We’d reached the landing, and he pushed open the door to a large empty office. He gestured toward the corner.

“Mr. King’s body was there in a pool of blood. His wife’s corpse was laid perpendicular to him. Both headless. The heads are still missing.”

“Like all the rest of them,” I said. “They’re his trophies.”

“Skulls by now,” Peaks said.

“You said we could look at the Kings’ old house.”

“I said I’d ask.”

The Ranger pulled out his cell phone, looked at it. “No bars. Let me try outside.”

“Where the tornado’s coming,” I said, following him out.

“True enough,” he said, and he dropped down the stairs.

I paused to take it all in, tried to imagine what Oates could have experienced there that caused him to saw off the heads of the only people who’d ever been good and kind to him. I failed.

By the time I reached the bottom of the staircase, Peaks was stepping outside. I half expected to see the door torn away by the gusts, but then, as before, the wind died down.

And I heard that humming noise again. I realized it was coming from the other side of the wall where I was standing. I flashed the light around and saw another door, right below the one upstairs.

I went over to it as the gusting rose again and tried the knob. It turned.

I pushed it open, went inside, and saw the source of the hum: a Honda generator pushed up against a hole that had been cut in the back of the building to vent the machine’s exhaust. A heavy-duty extension cord ran from the generator and into a jumble of old boxes, trash, and debris left behind by the salvagers. I followed the cord to a large, dark windowless room also crammed with junk.
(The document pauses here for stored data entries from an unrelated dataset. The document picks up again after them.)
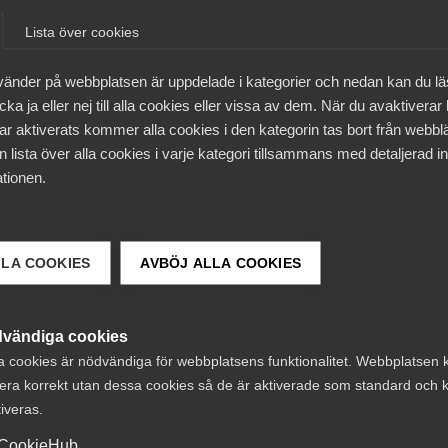
24 april
AD-domar
Lista över cookies
Varsel om blockad ansågs
vänder på webbplatsen är uppdelade i kategorier och nedan kan du l
tillräckligt tydligt – inget
ka ja eller nej till alla cookies eller vissa av dem. När du avaktiverar
brott mot 45 § MBL
ar aktiverats kommer alla cookies i den kategorin tas bort från webb
 lista över alla cookies i varje kategori tillsammans med detaljerad in
tionen.
20 mars
AD-domar
LLA COOKIES
AVBÖJ ALLA COOKIES
AD: Arbetsgivare utan
A
kollektivavtal bröt inte mot 19
vändiga cookies
a § MBL
a cookies är nödvändiga för webbplatsens funktionalitet. Webbplatsen 
era korrekt utan dessa cookies så de är aktiverade som standard och k
tiveras.
CookieHub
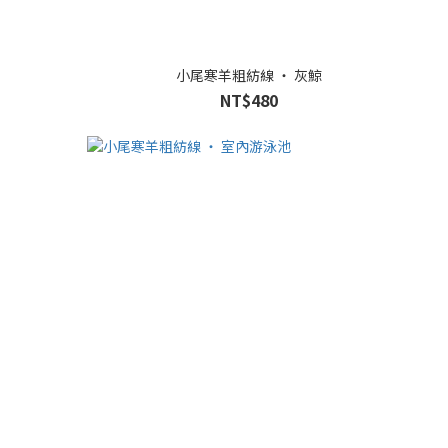
小尾寒羊粗紡線 ‧ 灰鯨
NT$480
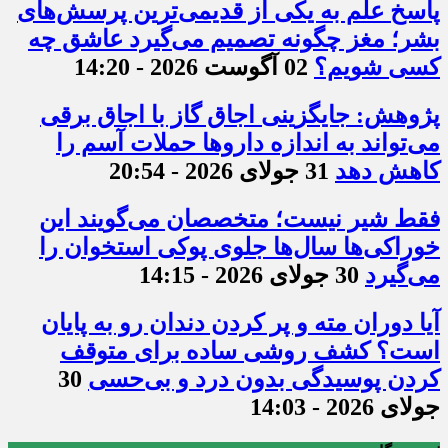
پاسخ علم به یکی از قدیمی‌ترین پرسش‌های
بشر؛ مغز چگونه تصمیم می‌گیرد عاشق چه
کسی شویم؟
02 آگوست 2026 - 14:20
پژوهش: جایگزینی اجاق گاز با اجاق برقی
می‌تواند به اندازه داروها حملات آسم را
کاهش دهد
31 جولای 2026 - 20:54
فقط شیر نیست؛ متخصصان می‌گویند این
خوراکی‌ها سال‌ها جلوی پوکی استخوان را
می‌گیرد
30 جولای 2026 - 14:15
آیا دوران مته و پر کردن دندان رو به پایان
است؟ کشف روشی ساده برای متوقف
کردن پوسیدگی بدون درد و بی‌حسی
30
جولای 2026 - 14:03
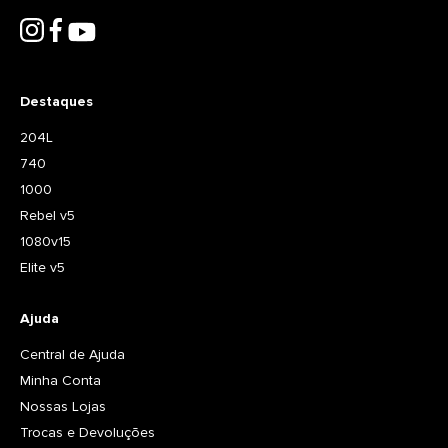
Destaques
204L
740
1000
Rebel v5
1080v15
Elite v5
Ajuda
Central de Ajuda
Minha Conta
Nossas Lojas
Trocas e Devoluções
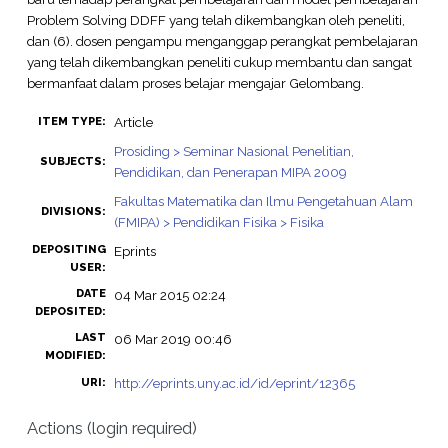
Problem Solving DDFF yang telah dikembangkan oleh peneliti,
dan (6). dosen pengampu menganggap perangkat pembelajaran
yang telah dikembangkan peneliti cukup membantu dan sangat
bermanfaat dalam proses belajar mengajar Gelombang.
Article
ITEM TYPE:
Prosiding > Seminar Nasional Penelitian,
SUBJECTS:
Pendidikan, dan Penerapan MIPA 2009
Fakultas Matematika dan Ilmu Pengetahuan Alam
DIVISIONS:
(FMIPA) > Pendidikan Fisika > Fisika
DEPOSITING
Eprints
USER:
DATE
04 Mar 2015 02:24
DEPOSITED:
LAST
06 Mar 2019 00:46
MODIFIED:
http://eprints.uny.ac.id/id/eprint/12365
URI:
Actions (login required)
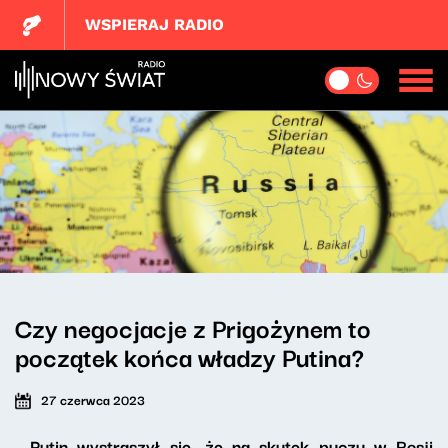
WSPIERAJ RADIO
Czy negocjacje z Prigożynem to
początek końca władzy Putina?
27 czerwca 2023
- Putin wystraszył się, że na skutek puczu w Rosji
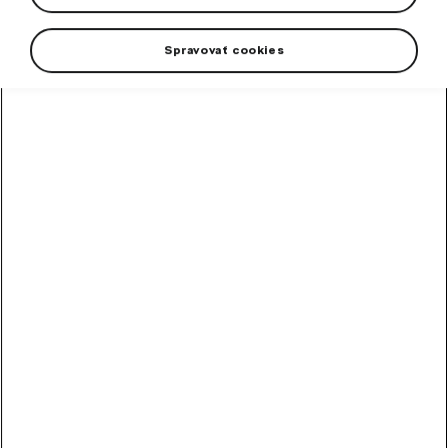
Spravovať cookies
The women’s Explorer t-shirt in black is made for all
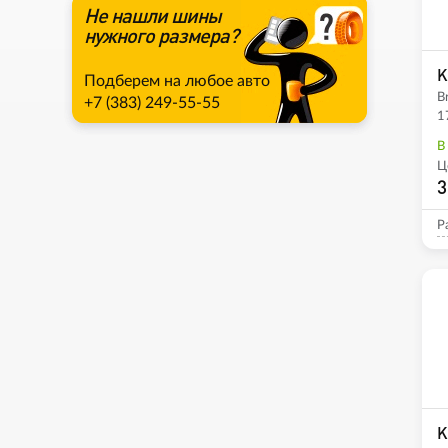
Не нашли шины
нужного размера?
K
Подберем на любое авто
B
+7 (383) 249-55-55
1
В
Ц
3
Р
K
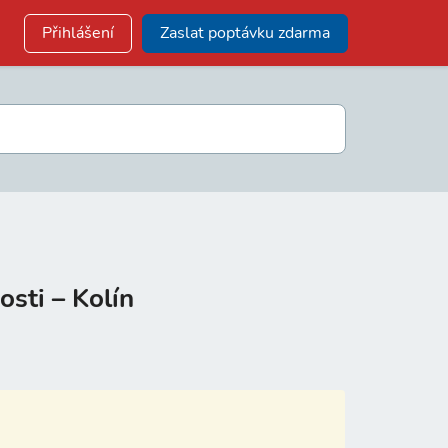
Přihlášení
Zaslat poptávku zdarma
osti – Kolín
I flashed my light around into the shadows and then back along the electric line that ran to a large, filthy white box. I crossed to it, kicking aside cans and other trash, and realized I was looking at an old lift-top freezer.

I raised the lid and a powerful strobe light went on, blinding me. But not before I’d seen at least a dozen frozen human heads stacked inside the cold locker.

I staggered backward, dropping the lid, and threw up my arms to block the light, which seemed to be coming from the wall right behind the freezer.

Over the wind, I thought I heard something a split second before someone very powerful grabbed me around the neck from behind.